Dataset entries
===============

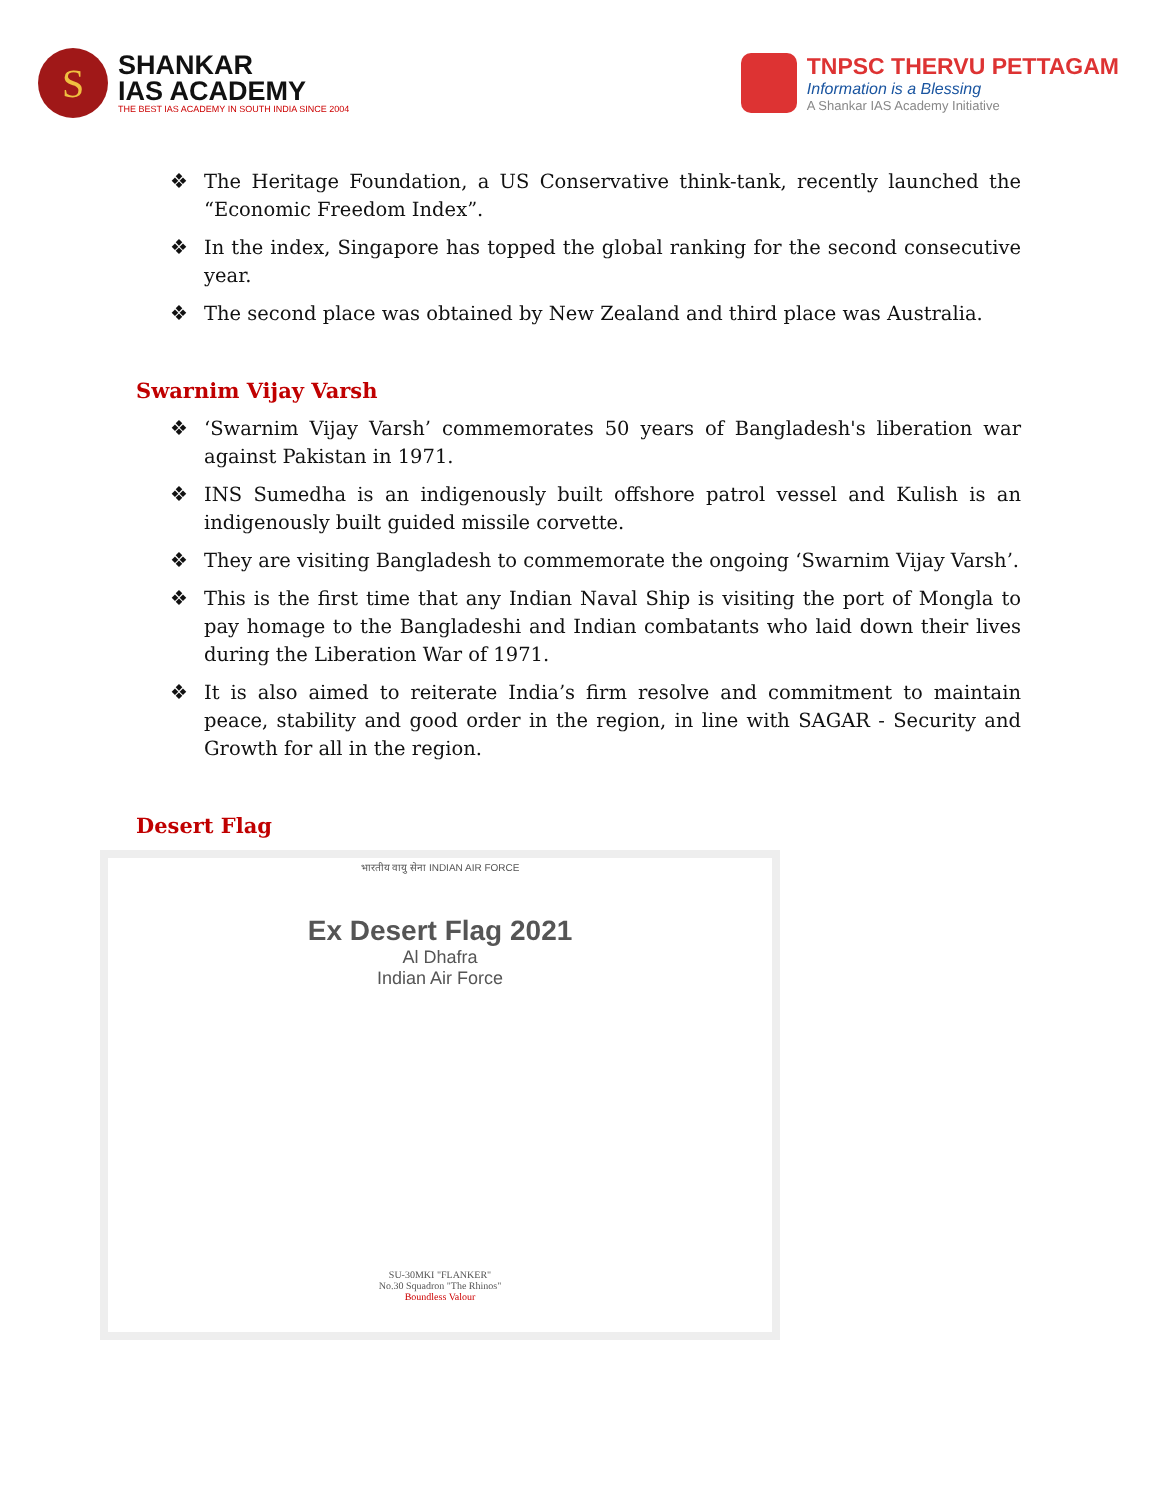S
SHANKAR
IAS ACADEMY
THE BEST IAS ACADEMY IN SOUTH INDIA SINCE 2004
TNPSC THERVU PETTAGAM
Information is a Blessing
A Shankar IAS Academy Initiative
❖ The Heritage Foundation, a US Conservative think-tank, recently launched the “Economic Freedom Index”.
❖ In the index, Singapore has topped the global ranking for the second consecutive year.
❖ The second place was obtained by New Zealand and third place was Australia.
Swarnim Vijay Varsh
❖ ‘Swarnim Vijay Varsh’ commemorates 50 years of Bangladesh's liberation war against Pakistan in 1971.
❖ INS Sumedha is an indigenously built offshore patrol vessel and Kulish is an indigenously built guided missile corvette.
❖ They are visiting Bangladesh to commemorate the ongoing ‘Swarnim Vijay Varsh’.
❖ This is the first time that any Indian Naval Ship is visiting the port of Mongla to pay homage to the Bangladeshi and Indian combatants who laid down their lives during the Liberation War of 1971.
❖ It is also aimed to reiterate India’s firm resolve and commitment to maintain peace, stability and good order in the region, in line with SAGAR - Security and Growth for all in the region.
Desert Flag
भारतीय वायु सेना INDIAN AIR FORCE
Ex Desert Flag 2021
Al Dhafra
Indian Air Force
SU-30MKI "FLANKER"
No.30 Squadron "The Rhinos"
Boundless Valour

===============

→ **YOUR TASK**: Repeat the records exactly but leave out the images.

→ **SOLUTION**:
S
SHANKAR
IAS ACADEMY
THE BEST IAS ACADEMY IN SOUTH INDIA SINCE 2004
TNPSC THERVU PETTAGAM
Information is a Blessing
A Shankar IAS Academy Initiative
❖ The Heritage Foundation, a US Conservative think-tank, recently launched the “Economic Freedom Index”.
❖ In the index, Singapore has topped the global ranking for the second consecutive year.
❖ The second place was obtained by New Zealand and third place was Australia.
Swarnim Vijay Varsh
❖ ‘Swarnim Vijay Varsh’ commemorates 50 years of Bangladesh's liberation war against Pakistan in 1971.
❖ INS Sumedha is an indigenously built offshore patrol vessel and Kulish is an indigenously built guided missile corvette.
❖ They are visiting Bangladesh to commemorate the ongoing ‘Swarnim Vijay Varsh’.
❖ This is the first time that any Indian Naval Ship is visiting the port of Mongla to pay homage to the Bangladeshi and Indian combatants who laid down their lives during the Liberation War of 1971.
❖ It is also aimed to reiterate India’s firm resolve and commitment to maintain peace, stability and good order in the region, in line with SAGAR - Security and Growth for all in the region.
Desert Flag
भारतीय वायु सेना INDIAN AIR FORCE
Ex Desert Flag 2021
Al Dhafra
Indian Air Force
SU-30MKI "FLANKER"
No.30 Squadron "The Rhinos"
Boundless Valour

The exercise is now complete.